# INFORMATION
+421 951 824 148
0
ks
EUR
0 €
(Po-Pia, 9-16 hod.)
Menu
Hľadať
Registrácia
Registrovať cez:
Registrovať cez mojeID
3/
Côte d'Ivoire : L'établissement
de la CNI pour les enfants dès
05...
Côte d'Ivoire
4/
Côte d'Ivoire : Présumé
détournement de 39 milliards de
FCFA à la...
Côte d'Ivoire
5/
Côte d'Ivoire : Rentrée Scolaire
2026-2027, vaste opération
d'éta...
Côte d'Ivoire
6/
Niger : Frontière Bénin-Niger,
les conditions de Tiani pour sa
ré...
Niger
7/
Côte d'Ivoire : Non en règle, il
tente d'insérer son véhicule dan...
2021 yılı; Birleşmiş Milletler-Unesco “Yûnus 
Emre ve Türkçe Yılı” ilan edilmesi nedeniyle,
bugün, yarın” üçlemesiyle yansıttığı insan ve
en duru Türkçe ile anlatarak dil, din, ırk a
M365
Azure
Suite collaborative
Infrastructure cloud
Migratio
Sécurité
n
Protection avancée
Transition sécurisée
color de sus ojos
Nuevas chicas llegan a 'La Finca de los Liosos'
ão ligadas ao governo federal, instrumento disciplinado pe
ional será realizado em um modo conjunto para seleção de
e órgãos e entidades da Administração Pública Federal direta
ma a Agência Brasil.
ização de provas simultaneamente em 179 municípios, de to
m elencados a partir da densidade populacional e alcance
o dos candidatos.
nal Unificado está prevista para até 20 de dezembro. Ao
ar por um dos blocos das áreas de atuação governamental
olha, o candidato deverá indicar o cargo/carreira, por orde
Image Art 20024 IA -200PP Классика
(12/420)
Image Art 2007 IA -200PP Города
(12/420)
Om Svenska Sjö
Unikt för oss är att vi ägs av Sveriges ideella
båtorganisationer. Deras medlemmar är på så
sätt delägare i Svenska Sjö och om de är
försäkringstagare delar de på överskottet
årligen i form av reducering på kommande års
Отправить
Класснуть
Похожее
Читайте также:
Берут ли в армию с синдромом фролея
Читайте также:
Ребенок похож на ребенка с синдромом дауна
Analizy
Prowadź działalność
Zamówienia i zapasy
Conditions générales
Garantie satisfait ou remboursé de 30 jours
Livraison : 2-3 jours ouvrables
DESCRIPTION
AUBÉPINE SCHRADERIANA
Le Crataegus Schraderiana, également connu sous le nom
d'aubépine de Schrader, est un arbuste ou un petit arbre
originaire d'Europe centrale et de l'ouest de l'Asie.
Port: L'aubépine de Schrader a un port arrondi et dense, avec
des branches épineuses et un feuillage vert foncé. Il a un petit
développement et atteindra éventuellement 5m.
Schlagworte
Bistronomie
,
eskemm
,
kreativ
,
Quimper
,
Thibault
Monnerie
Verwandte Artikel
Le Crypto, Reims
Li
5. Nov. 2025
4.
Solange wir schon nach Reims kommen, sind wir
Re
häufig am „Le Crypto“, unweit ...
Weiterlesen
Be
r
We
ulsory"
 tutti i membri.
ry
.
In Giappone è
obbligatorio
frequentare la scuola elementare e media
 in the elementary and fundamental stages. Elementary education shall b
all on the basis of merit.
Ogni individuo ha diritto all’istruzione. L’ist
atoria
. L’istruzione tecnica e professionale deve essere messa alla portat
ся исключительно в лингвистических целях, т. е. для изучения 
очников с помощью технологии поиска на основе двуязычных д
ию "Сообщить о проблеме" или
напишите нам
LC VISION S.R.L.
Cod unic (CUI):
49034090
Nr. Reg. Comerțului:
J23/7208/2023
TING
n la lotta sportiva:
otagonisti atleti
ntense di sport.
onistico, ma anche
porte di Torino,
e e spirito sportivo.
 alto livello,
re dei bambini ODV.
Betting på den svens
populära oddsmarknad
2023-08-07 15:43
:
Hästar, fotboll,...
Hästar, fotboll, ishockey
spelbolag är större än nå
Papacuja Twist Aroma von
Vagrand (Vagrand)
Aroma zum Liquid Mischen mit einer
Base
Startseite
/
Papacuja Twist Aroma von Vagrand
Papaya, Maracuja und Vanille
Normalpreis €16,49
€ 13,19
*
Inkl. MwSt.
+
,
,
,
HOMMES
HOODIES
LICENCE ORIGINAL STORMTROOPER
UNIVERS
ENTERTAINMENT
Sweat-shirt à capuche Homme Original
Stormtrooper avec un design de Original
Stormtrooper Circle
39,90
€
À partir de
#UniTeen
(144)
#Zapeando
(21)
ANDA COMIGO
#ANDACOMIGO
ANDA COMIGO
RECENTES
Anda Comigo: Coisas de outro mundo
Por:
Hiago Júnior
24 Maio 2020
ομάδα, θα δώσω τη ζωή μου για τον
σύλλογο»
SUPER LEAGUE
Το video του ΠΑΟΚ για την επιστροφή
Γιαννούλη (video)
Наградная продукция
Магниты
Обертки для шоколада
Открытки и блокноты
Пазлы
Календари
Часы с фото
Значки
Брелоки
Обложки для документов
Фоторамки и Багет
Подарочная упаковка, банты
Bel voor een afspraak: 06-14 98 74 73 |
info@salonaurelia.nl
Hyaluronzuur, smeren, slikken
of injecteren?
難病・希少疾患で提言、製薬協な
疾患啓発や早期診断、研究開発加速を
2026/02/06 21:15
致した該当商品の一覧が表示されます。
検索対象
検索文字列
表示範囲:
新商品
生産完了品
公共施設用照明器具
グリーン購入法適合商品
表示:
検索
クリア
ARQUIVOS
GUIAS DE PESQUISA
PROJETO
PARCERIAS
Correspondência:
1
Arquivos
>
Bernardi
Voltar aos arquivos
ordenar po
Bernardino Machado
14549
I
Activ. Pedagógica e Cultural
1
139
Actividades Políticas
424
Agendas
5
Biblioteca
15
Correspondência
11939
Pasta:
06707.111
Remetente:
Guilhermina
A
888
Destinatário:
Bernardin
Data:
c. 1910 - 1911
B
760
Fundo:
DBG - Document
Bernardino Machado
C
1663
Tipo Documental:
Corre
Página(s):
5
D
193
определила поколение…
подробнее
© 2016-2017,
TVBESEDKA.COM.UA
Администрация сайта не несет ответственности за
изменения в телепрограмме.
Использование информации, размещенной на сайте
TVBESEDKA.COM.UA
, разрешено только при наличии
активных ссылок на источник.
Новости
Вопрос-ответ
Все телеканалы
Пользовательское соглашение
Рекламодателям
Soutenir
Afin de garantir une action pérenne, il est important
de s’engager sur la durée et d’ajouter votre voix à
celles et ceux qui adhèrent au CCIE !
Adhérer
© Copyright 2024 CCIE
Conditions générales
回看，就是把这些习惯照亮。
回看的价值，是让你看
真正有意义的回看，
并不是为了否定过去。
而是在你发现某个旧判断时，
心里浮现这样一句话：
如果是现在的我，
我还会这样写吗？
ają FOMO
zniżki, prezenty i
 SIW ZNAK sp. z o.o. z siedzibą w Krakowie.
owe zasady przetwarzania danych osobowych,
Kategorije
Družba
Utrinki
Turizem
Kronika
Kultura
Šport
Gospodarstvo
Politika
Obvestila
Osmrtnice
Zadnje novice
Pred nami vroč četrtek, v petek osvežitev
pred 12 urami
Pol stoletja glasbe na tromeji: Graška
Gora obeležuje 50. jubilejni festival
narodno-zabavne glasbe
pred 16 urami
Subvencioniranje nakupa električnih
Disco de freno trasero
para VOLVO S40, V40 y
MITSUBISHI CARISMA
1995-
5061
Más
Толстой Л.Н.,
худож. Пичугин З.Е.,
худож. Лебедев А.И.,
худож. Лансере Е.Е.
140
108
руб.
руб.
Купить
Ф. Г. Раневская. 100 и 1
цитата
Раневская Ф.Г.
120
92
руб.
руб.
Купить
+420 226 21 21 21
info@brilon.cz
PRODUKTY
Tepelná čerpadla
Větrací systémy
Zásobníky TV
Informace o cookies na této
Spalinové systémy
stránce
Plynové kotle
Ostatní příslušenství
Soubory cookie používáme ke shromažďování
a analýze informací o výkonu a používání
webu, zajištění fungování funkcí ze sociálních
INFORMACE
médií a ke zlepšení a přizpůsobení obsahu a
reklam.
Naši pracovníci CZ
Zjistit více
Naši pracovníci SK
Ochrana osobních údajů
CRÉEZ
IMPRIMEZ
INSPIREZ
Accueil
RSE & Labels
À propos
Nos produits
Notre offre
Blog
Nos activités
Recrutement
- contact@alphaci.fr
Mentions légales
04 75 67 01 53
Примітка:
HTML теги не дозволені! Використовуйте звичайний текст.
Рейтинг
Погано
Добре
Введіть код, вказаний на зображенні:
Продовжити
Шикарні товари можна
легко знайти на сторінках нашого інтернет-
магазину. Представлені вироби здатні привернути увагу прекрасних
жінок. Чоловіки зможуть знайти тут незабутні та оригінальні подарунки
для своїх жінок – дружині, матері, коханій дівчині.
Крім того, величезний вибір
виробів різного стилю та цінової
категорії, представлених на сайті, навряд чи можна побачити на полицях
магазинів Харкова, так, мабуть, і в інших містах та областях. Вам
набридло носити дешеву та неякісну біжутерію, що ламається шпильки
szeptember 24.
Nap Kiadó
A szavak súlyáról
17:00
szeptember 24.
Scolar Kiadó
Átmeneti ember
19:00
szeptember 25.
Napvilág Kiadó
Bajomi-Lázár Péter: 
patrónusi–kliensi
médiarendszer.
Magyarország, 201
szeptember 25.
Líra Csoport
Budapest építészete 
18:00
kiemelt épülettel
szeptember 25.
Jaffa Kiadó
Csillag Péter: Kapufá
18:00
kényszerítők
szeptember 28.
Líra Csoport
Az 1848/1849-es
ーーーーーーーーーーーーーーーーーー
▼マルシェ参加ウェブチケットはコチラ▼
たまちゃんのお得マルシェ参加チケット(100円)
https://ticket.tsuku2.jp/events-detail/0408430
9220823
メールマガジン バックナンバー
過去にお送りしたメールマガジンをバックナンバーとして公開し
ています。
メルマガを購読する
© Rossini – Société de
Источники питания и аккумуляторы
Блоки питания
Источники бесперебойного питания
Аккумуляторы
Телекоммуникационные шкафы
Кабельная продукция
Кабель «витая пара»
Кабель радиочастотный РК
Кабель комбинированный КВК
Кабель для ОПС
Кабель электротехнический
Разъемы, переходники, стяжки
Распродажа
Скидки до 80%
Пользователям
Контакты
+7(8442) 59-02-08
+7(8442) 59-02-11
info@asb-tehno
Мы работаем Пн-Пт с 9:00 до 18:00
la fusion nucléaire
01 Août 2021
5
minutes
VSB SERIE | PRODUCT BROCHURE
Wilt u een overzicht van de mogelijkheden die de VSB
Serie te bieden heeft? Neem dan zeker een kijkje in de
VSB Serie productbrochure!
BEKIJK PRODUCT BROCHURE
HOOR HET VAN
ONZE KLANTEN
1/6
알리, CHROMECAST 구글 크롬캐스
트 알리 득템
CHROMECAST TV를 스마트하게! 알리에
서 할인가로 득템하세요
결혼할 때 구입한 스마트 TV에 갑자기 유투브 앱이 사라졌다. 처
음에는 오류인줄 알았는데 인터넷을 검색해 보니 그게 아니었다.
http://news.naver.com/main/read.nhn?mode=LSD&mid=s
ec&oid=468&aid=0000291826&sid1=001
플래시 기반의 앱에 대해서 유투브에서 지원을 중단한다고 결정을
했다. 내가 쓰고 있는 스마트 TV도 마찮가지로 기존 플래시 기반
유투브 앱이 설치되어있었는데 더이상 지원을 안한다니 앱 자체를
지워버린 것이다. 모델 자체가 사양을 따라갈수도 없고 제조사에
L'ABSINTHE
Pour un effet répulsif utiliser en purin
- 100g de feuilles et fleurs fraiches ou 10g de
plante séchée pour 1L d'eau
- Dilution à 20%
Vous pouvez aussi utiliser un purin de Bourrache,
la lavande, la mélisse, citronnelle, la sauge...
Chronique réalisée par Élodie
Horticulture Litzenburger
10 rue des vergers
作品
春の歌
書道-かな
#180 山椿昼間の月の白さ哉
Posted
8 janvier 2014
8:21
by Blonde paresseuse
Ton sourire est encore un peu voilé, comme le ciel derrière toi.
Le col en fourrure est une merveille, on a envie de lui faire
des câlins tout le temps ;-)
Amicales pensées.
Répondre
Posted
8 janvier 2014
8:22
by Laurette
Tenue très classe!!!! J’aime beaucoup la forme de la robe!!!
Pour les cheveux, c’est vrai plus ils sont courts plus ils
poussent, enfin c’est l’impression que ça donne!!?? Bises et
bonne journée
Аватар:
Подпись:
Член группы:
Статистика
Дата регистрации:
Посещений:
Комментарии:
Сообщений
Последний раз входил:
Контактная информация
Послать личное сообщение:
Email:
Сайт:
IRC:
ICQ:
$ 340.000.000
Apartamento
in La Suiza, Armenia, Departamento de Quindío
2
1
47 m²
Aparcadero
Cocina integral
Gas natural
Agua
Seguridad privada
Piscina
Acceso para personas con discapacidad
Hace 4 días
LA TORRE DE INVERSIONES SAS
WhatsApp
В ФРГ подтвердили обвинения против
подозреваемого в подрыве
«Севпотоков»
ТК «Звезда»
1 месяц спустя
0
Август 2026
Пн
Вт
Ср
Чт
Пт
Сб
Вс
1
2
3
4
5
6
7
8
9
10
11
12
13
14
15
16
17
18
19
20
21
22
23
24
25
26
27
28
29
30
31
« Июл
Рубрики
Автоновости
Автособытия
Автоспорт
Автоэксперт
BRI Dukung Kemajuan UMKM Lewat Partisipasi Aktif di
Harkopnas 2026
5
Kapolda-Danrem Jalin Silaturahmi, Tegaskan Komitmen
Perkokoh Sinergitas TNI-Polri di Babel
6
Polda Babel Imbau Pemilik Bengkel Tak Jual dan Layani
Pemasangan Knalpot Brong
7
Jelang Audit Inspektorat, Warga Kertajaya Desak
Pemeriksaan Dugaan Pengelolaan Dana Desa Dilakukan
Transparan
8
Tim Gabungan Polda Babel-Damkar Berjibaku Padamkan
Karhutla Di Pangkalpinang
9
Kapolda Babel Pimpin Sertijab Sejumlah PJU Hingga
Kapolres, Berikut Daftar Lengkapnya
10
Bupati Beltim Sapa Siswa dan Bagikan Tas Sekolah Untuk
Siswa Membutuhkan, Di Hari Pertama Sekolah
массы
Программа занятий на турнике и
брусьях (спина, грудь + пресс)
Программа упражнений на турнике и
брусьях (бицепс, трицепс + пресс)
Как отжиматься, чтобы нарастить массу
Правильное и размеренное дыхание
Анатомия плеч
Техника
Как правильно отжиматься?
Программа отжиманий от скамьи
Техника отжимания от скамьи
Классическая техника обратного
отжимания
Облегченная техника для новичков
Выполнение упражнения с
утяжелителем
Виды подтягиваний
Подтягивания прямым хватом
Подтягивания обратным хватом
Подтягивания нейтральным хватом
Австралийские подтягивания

# TASK DETAILS
Reproduce the listing line for line without any changes, starting at its first line and continuing up to and including the line containing "m elencados a".

# ANSWER SECTION
+421 951 824 148
0
ks
EUR
0 €
(Po-Pia, 9-16 hod.)
Menu
Hľadať
Registrácia
Registrovať cez:
Registrovať cez mojeID
3/
Côte d'Ivoire : L'établissement
de la CNI pour les enfants dès
05...
Côte d'Ivoire
4/
Côte d'Ivoire : Présumé
détournement de 39 milliards de
FCFA à la...
Côte d'Ivoire
5/
Côte d'Ivoire : Rentrée Scolaire
2026-2027, vaste opération
d'éta...
Côte d'Ivoire
6/
Niger : Frontière Bénin-Niger,
les conditions de Tiani pour sa
ré...
Niger
7/
Côte d'Ivoire : Non en règle, il
tente d'insérer son véhicule dan...
2021 yılı; Birleşmiş Milletler-Unesco “Yûnus 
Emre ve Türkçe Yılı” ilan edilmesi nedeniyle,
bugün, yarın” üçlemesiyle yansıttığı insan ve
en duru Türkçe ile anlatarak dil, din, ırk a
M365
Azure
Suite collaborative
Infrastructure cloud
Migratio
Sécurité
n
Protection avancée
Transition sécurisée
color de sus ojos
Nuevas chicas llegan a 'La Finca de los Liosos'
ão ligadas ao governo federal, instrumento disciplinado pe
ional será realizado em um modo conjunto para seleção de
e órgãos e entidades da Administração Pública Federal direta
ma a Agência Brasil.
ização de provas simultaneamente em 179 municípios, de to
m elencados a partir da densidade populacional e alcance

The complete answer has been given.